До ворот оставалось метров триста. Брусчатая лента стремительно стелилась под колеса автобуса. Все вскочили со своих мест и прильнули к стеклам, бледные и старые — сейчас это было очень заметно, — бледные, старые и больные люди.
— Стоп! — крикнул Генрих. — Итак, вперед! — скомандовал он, когда автобус, заскрежетав тормозами, остановился у самых ворот и хлопнули, раскрываясь, дверцы.
Десять бывших узников — девять мужчин и одна женщина — все вместе дружно бросились через проходную в лагерь.
Попытка осквернения Брукхаузенского мемориала была совершена между 10 и 10.15 утра по среднеевропейскому времени 19 апреля 1965 года.
Как сообщили в тот же день многие газеты и ряд радиостанций мира, одиннадцать преступников, одетых в форму гитлеровских штурмовых отрядов СА, разделившись на три группы, заложили взрывное устройство с часовым механизмом под монумент Сопротивления — бронзовую фигуру восставшего узника работы известного французского скульптора Даниэля Нориса, — затем взломали дверь крематория, сорвали со стены несколько засохших венков и пытались развести огонь в одной из исправных печей. Когда на место происшествия подоспела группа бывших заключенных, делегатов только что закончившегося антифашистского конгресса (по другим сообщениям — конгресса филателистов), бандиты поспешно ретировались и на автомобилях, которые ожидали их поблизости, скрылись в юго-западном направлении. Взрывное устройство — мину замедленного действия «СС-39» — удалось обезвредить. Никто из делегатов, по счастливой случайности, не пострадал.

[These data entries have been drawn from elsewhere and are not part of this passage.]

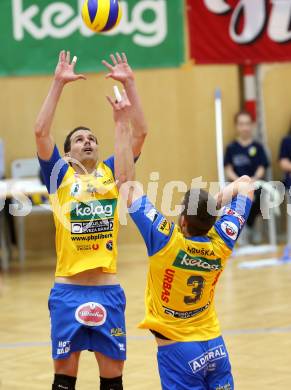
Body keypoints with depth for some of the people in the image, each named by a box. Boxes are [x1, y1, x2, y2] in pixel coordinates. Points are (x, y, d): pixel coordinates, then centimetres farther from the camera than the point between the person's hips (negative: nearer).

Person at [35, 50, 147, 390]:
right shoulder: (60, 175, 6)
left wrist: (128, 84, -4)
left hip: (108, 290, 2)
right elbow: (41, 132, -7)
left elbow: (140, 133, 3)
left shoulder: (111, 172, 10)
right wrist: (58, 83, -10)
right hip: (68, 291, -2)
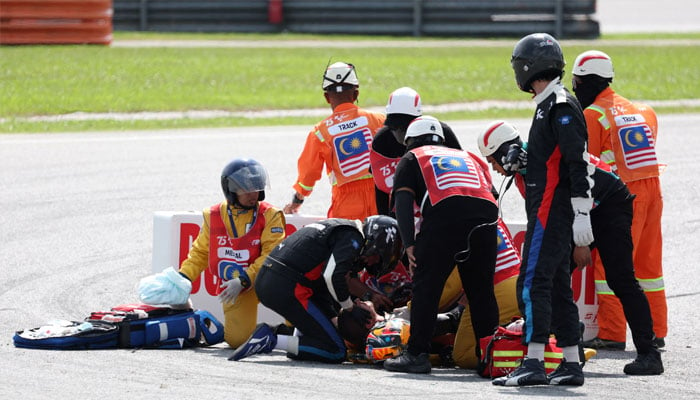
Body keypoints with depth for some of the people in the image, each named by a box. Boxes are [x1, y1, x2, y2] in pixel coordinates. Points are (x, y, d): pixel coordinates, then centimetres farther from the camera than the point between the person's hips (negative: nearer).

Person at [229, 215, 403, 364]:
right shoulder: (352, 237, -2)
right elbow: (333, 276, -17)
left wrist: (335, 320, 18)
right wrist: (350, 309, -2)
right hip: (287, 288, -10)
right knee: (336, 352, -7)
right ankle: (270, 341, -15)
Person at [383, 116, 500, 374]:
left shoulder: (412, 159, 24)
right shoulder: (469, 157, 37)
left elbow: (404, 200, 8)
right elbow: (488, 189, 28)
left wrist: (409, 244, 0)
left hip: (445, 215, -4)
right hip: (485, 215, 4)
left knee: (426, 286, 3)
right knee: (481, 289, 14)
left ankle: (417, 354, 1)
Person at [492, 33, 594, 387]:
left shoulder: (561, 107, -14)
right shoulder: (550, 105, 18)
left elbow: (579, 164, -20)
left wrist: (582, 215, -23)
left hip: (552, 211, -11)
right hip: (547, 212, 11)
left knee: (533, 284, -13)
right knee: (557, 287, 11)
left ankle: (534, 363, -17)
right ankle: (571, 364, 12)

В экстренном выпуске газеты «Участник Сопротивления», издаваемой на трех языках, случившееся в Брукхаузене квалифицировалось как очередная провокация неонацистов; был напечатан призыв ко всем честным демократам и антифашистам крепить бдительность.

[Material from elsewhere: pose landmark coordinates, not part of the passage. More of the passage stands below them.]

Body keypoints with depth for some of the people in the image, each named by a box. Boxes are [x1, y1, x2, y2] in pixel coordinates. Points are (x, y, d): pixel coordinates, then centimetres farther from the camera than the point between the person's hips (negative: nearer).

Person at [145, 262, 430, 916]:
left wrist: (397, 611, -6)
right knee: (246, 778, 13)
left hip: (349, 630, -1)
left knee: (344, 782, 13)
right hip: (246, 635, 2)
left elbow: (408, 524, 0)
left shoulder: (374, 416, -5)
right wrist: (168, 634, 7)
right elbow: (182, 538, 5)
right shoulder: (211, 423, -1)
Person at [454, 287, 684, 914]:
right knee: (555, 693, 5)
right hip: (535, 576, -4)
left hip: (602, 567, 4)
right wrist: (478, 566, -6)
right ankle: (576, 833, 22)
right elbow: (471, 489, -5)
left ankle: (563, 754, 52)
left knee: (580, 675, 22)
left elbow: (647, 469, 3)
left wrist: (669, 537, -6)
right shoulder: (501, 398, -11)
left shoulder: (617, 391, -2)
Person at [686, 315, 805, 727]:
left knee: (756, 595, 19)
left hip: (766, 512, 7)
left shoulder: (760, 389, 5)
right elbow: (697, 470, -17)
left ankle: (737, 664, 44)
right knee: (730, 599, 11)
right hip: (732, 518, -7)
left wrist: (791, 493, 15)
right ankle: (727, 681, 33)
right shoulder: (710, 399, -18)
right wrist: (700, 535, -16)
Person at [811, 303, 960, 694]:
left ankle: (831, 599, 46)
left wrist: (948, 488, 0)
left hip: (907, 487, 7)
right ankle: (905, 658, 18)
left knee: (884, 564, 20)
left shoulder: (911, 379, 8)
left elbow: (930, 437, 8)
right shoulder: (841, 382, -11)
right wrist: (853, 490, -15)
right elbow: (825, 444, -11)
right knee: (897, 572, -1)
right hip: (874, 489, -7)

Умеренная респектабельная «Марбахер рундшау» в связи с этим писала:
«Инцидент в Брукхаузене доказывает только то, что пора наконец забыть прошлое. Тотальный разгул бандитизма в наши дни настоятельно требует, чтобы юстиция сосредоточила усилия на борьбе с растущей преступностью, а не гонялась за тенями двадцатилетней давности. Нет сомнения, что и тут преодоление настоящего, то есть внимание к проблемам сегодняшнего дня, важнее, чем преодоление прошлого».

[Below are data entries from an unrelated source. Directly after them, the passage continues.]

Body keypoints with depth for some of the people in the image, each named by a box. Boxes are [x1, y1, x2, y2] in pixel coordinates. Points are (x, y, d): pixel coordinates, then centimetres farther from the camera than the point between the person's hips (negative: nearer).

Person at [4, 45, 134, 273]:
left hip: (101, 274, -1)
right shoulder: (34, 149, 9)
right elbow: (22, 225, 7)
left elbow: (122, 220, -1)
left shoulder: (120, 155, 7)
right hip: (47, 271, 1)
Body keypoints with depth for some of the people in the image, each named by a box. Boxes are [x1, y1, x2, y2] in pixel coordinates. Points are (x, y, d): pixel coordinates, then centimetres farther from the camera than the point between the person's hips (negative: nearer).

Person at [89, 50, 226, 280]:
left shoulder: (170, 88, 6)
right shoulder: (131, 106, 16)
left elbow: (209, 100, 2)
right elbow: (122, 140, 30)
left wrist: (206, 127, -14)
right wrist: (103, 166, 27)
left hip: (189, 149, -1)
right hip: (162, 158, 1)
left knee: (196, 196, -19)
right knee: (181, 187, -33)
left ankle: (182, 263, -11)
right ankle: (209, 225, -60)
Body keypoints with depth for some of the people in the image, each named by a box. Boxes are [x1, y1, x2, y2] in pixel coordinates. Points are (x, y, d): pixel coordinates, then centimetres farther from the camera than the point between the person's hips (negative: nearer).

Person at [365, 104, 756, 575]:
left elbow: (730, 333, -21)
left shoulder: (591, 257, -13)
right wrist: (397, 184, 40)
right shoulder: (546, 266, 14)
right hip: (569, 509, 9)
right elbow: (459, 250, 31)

Редакционная статья специального номера бюллетеня «Амикаль де Брукхаузен», озаглавленная «С о л и д а р н о с т ь», начиналась так:
«Сегодня они оскорбляют наших мертвых, завтра будут стрелять в живых. Если мы не справимся с центробежными силами в собственных рядах, если позволим увести себя от четкого понимания, чем грозит современному человечеству возрождение фашизма — завтра будет поздно…».